Whilst this seems a logical approach it really depends on whether both sides of your body are equal in flexibility. This is something that needs to be determined and can't simply be assumed. Generally, the dominant side will be more flexible.
If both sides are completely equal in flexibility, then yes, you may try note the feeling on the compliant side and attempt to process the information and mirror it on the weak side. But this is difficult.
If flexibility is different on each side, then translating the feeling from one side to the other is pointless because the range of movement is different on each side. You may well attempt to do something which is possible on one side of the body but next to impossible on the other.

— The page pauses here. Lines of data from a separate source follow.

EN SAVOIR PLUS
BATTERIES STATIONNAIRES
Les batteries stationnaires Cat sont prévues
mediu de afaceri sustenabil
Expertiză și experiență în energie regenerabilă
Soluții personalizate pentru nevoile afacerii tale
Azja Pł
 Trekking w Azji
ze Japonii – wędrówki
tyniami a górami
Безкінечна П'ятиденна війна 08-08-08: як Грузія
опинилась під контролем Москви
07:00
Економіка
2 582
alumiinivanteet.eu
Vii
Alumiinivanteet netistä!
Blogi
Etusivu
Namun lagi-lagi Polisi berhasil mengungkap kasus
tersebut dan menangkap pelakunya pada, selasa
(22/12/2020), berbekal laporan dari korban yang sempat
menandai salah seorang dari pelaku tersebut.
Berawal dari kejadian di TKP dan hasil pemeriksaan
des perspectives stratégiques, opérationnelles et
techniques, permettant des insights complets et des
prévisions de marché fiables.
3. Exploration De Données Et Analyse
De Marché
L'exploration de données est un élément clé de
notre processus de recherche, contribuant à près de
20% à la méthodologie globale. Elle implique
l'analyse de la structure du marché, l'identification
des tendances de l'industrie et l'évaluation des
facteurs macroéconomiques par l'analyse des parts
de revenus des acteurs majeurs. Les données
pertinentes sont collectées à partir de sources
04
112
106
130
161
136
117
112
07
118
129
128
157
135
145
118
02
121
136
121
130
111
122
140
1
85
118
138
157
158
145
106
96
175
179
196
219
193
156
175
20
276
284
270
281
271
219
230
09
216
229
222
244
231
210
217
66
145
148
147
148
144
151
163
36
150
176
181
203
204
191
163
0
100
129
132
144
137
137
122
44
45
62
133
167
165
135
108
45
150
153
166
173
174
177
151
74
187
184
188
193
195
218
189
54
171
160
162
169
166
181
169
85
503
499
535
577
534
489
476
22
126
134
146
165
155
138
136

To give you an example, think about someone who is right handed attempting to write with his left hand.
So where does this leave us?
The primary cause for difficulty in breathing is the lack of balance and stability.
When breathing, the body (the "vessel") is placed in a challenging position and this is where it is critical have control over the balance and stability the vessel. The more control you have, the more relaxed you will feel and this will give you more time to breathe.
My suggestion is to spend time on superman glide to work on balance. Skate to work on stability and re-enforce balance when in the rotated streamline position. Followed by skate, roll on to back to breathe, skate (SRS).
In the last drill SRS, it is important to execute the roll from skate to on your back in control and not just merely rolling onto your back and then back to skate. That is, you should able to be perform the roll at whatever speed you desire, fast or slow. At some point when there is sufficient control over the rolling action including the balance and stability of the body, you should practice stopping halfway through the roll such that the body is vertical.
I should add that kicking should kept to an absolute minimum.
When this can be comfortably achieved, not only will bilateral breathing will come naturally with little effort, but your whole stroke will improve significantly.